→ **What you have to do**
Restate verbatim the span of lines below between the line with "the green tree at [906,129]" and the line with "electrical outlet at", including those two lines, and only that span.
** Opening Source information block **
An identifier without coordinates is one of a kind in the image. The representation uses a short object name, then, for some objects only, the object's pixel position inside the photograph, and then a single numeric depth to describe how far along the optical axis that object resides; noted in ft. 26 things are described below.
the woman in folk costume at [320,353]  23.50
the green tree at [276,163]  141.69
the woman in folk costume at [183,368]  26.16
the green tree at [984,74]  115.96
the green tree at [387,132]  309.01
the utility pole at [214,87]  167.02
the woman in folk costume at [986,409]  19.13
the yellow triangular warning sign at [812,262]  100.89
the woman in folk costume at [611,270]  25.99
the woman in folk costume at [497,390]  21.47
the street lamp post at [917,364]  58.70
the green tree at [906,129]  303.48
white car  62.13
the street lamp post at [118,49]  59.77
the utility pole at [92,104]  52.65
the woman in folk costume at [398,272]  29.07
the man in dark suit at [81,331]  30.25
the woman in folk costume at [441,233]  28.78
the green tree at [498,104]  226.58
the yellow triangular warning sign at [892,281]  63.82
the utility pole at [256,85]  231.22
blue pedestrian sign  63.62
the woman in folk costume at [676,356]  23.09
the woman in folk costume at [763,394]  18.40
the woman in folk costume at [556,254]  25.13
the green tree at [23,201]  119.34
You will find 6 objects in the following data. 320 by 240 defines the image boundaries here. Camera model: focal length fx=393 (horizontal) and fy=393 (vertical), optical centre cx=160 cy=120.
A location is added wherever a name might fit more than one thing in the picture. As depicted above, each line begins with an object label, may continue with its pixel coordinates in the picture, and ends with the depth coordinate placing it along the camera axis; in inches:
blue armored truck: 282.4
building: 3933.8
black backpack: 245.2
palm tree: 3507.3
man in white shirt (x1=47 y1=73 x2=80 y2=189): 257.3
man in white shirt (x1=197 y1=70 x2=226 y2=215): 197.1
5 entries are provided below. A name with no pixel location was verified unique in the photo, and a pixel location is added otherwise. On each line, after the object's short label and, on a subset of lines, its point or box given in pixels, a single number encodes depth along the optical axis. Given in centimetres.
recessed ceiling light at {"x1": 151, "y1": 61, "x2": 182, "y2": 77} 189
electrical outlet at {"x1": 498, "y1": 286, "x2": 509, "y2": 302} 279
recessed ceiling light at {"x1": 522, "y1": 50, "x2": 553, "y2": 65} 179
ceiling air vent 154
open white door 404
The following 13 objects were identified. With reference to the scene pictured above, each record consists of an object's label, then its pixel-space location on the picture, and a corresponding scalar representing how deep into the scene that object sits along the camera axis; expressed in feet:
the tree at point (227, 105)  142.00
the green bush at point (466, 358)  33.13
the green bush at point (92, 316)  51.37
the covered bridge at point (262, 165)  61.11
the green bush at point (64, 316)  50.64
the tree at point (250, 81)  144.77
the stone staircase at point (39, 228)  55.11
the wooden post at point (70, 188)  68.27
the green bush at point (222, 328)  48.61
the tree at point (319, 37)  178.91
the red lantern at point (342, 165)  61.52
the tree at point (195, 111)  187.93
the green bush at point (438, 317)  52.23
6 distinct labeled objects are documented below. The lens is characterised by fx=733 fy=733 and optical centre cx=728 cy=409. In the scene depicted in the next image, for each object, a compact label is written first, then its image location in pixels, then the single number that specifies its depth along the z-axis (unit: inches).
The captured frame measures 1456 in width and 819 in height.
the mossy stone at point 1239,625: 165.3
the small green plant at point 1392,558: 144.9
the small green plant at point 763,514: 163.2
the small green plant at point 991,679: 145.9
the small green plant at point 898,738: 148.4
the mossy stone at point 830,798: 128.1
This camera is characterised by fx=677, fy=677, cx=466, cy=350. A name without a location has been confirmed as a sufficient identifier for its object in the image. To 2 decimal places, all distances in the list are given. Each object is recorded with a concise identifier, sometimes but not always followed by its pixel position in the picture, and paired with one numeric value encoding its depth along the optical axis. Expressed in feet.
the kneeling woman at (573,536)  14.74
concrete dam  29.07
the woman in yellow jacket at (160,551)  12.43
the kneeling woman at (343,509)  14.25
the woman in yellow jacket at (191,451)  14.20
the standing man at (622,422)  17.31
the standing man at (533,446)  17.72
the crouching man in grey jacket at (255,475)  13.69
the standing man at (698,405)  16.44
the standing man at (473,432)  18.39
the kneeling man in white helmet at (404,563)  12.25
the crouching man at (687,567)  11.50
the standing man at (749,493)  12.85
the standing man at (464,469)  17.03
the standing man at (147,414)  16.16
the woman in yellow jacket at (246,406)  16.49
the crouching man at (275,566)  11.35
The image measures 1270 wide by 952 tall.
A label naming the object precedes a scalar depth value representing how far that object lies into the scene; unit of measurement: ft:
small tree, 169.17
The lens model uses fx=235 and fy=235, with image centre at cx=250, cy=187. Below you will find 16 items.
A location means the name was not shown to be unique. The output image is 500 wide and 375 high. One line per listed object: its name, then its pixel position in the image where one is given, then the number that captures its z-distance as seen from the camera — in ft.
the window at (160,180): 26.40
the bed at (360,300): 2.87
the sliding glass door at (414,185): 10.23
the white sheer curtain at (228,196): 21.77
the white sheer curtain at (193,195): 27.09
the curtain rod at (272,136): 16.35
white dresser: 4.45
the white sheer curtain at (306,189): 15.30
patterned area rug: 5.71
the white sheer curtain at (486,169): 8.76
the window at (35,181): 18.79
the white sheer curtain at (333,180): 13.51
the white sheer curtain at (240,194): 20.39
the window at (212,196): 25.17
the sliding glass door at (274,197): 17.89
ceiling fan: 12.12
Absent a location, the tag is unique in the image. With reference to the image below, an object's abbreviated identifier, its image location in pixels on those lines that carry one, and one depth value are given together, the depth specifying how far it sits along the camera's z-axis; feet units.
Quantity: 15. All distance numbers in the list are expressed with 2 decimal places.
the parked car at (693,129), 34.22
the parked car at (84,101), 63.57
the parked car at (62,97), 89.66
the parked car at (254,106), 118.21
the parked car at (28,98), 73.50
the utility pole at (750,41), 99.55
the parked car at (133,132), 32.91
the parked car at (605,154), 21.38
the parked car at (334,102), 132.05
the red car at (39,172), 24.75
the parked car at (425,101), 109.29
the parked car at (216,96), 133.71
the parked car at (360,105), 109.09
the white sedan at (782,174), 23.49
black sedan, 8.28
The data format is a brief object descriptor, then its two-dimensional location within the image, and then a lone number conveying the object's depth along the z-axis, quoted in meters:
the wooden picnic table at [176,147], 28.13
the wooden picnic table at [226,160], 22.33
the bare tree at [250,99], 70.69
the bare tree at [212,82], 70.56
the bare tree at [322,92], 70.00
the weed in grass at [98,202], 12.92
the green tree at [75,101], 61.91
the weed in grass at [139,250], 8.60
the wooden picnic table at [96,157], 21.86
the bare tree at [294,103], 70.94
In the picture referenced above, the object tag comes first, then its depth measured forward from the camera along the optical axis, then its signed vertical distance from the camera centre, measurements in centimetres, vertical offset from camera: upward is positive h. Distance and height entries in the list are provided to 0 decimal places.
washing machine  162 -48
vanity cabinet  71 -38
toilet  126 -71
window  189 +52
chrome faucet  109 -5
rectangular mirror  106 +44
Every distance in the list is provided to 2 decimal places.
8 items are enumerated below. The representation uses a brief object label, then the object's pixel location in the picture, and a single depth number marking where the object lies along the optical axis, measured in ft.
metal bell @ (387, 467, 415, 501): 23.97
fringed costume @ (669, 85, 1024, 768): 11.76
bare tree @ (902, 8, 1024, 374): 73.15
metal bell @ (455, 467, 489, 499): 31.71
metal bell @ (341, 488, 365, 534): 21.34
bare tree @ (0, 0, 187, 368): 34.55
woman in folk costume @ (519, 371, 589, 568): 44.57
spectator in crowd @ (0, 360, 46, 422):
** Closing Source information block **
→ **Written solution**
the green tree at [906,129]  303.48
white car  62.13
the street lamp post at [118,49]  59.77
the utility pole at [92,104]  52.65
the woman in folk costume at [398,272]  29.07
the man in dark suit at [81,331]  30.25
the woman in folk costume at [441,233]  28.78
the green tree at [498,104]  226.58
the yellow triangular warning sign at [892,281]  63.82
the utility pole at [256,85]  231.22
blue pedestrian sign  63.62
the woman in folk costume at [676,356]  23.09
the woman in folk costume at [763,394]  18.40
the woman in folk costume at [556,254]  25.13
the green tree at [23,201]  119.34
You will find 6 objects in the following data. 320 by 240 defines the image boundaries here. Camera model: focal length fx=393 (horizontal) and fy=393 (vertical), optical centre cx=160 cy=120.
A location is added wherever a name might fit more than one thing in the picture. As depicted above, each line begins with an object label, may continue with its pixel coordinates in the picture, and ends with the depth coordinate placing it along the camera axis; in inches:
blue armored truck: 282.4
building: 3933.8
black backpack: 245.2
palm tree: 3507.3
man in white shirt (x1=47 y1=73 x2=80 y2=189): 257.3
man in white shirt (x1=197 y1=70 x2=226 y2=215): 197.1
5 entries are provided below. A name with no pixel location was verified unique in the photo, and a pixel location is added otherwise. On each line, after the object's short label and, on a subset of lines, its point or box given in pixels, a single number encodes depth along the optical axis. Given in centimetres.
recessed ceiling light at {"x1": 151, "y1": 61, "x2": 182, "y2": 77} 189
electrical outlet at {"x1": 498, "y1": 286, "x2": 509, "y2": 302} 279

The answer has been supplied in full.